The district recently announced a headmaster shuffle that included Madison Park, Charlestown High, Brighton High, and the McKinley School. Having a principal suddenly disappear dramatically impacts an entire school community. Parents and educators were not informed, much less involved in selecting the new school leaders. These decisions were made with no transparency.

Then came a presentation to the School Committee on May 27 about adopting the MassCore as additional standards for graduation requirements, on top of a high school reconfiguration plan that targeted struggling high schools to move to 7-12 grade levels. MassCore is a set of classes required for graduation, which would include courses like art and physical education. While it is important that students have the opportunity to complete courses for higher education applications, there are concerns that MassCore will come without the needed funding to make sure that all students have access to the all the MassCore classes.

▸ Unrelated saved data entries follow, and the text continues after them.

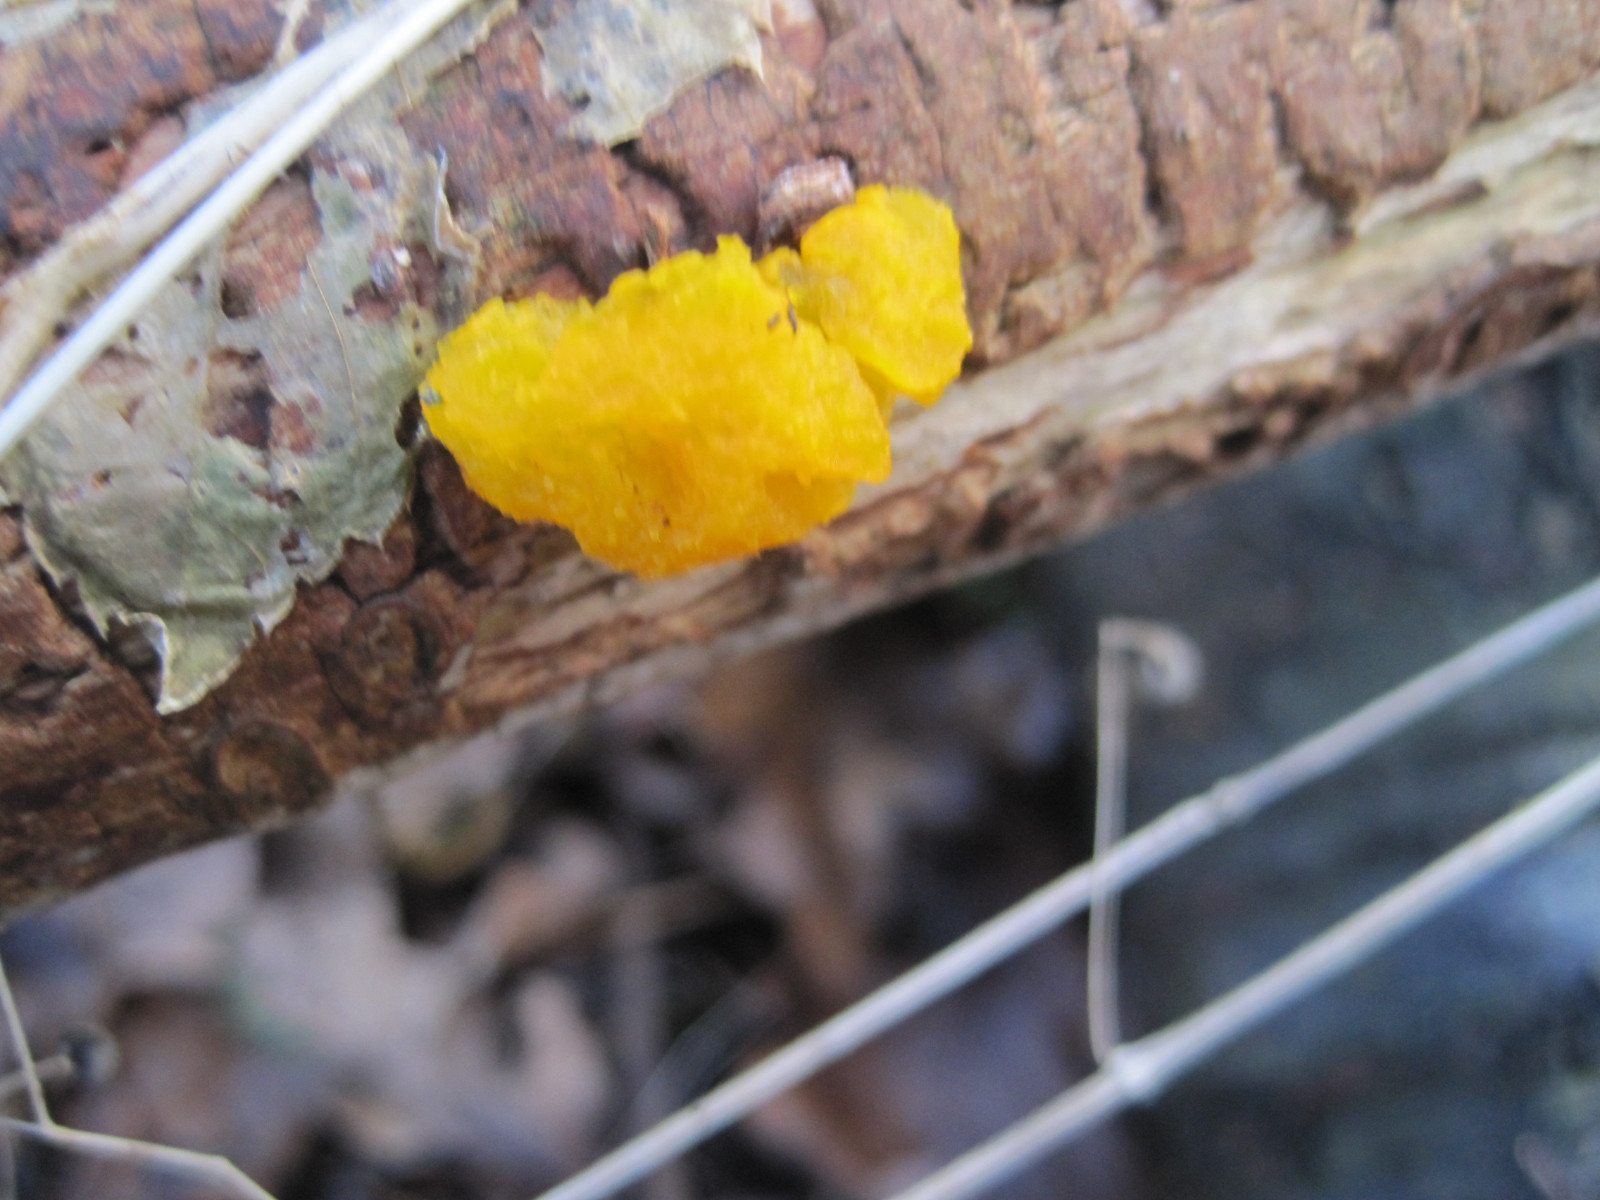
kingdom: Fungi
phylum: Basidiomycota
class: Tremellomycetes
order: Tremellales
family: Tremellaceae
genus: Tremella
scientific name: Tremella mesenterica
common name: gul bævresvamp
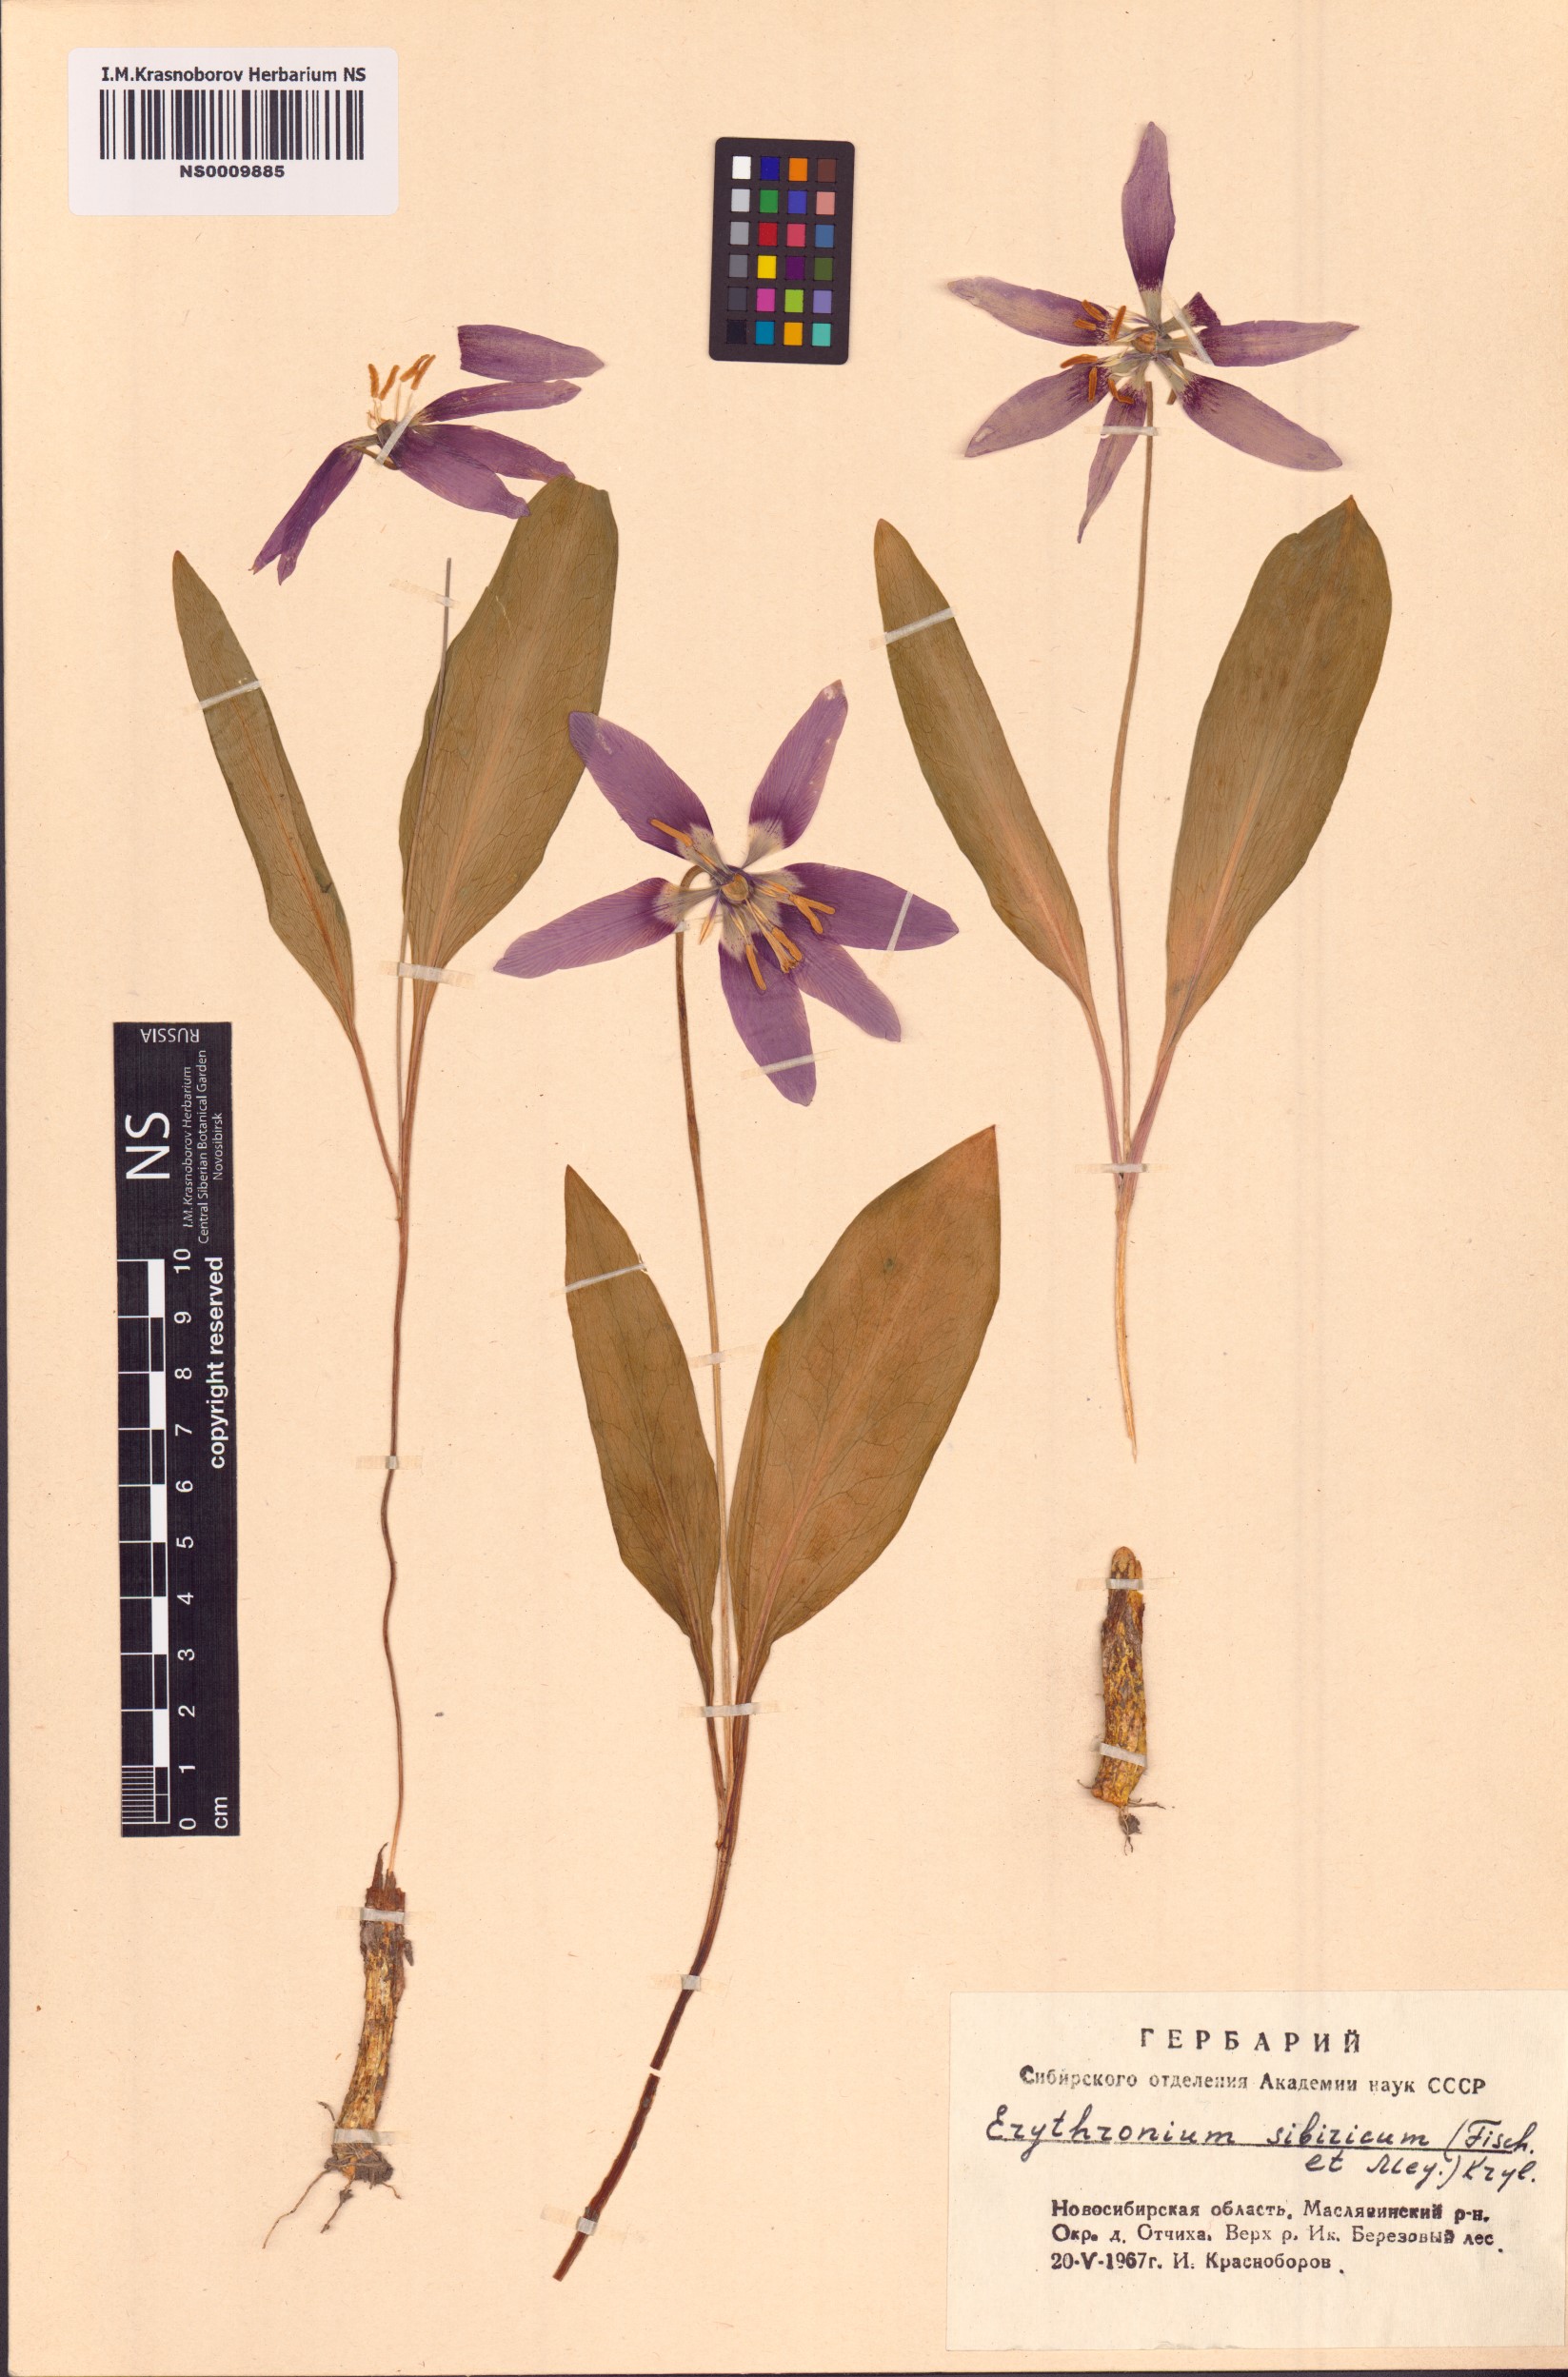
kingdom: Plantae
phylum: Tracheophyta
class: Liliopsida
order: Liliales
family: Liliaceae
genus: Erythronium
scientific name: Erythronium sibiricum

These high schools are the same schools that have experienced monumental budget loss over the past few years, creating cuts that make those classes unavailable to students. Similar to what happened in 1993 when MCAS started, everyone wanted to see students achieving at a high level, but schools did not nor do they have the resources to do that. Cassellius told the School Committee that after they passed the new graduation requirement, BPS would study how to make the required courses available. That’s backwards: Funding should be in place and the courses should be offered before any decision to require students to take them.

On the same day came the presentation on turning the high schools that are already struggling with budget loss to include grades 7-12. The reconfiguration plans were developed with principal input, once again excluding families and teachers. In FY20, East Boston High, Excel and Brighton High experienced budget cuts of over $2 million. In FY21, the Burke, Excel and Brighton experienced budget cuts of over $1.4 million. Perhaps BPS’ budgets should be reconfigured to invest in these schools rather than moving principals, adding grade levels and on top of that requiring that they offer MassCore required courses, when they have been systemically underfunded.

Most recently, the central office’s academic department was eliminated. Getting rid of the academic department in the midst of school communities still figuring out distance learning will create even more instability. What is worse is that the Department of Elementary and Secondary Education (DESE) memorandum of understanding signed by Cassellius and Commissioner Riley on March 10 states that BPS has to adopt by the MassCore by June 2020 and has to increase graduation rates, essentially making decisions for Casellius, the School Committee, and the mayor. With all of this comes questions about the plan for reopening schools, which is still being developed.

Bulldozing through decisions does not cultivate trust, one of the goals of the strategic plan. Unilateral decisions create further trauma in an already traumatizing situation. The voices and input of parents, students and teachers need to be cultivated and included. Without them, the district will continue to feed a deep mistrust in families and educators and will continue to perpetuate a cycle of creating systemic problems for school communities.

While community input takes time, the process creates healthier plans.

Ruby Reyes is executive director of the Boston Education Justice Alliance.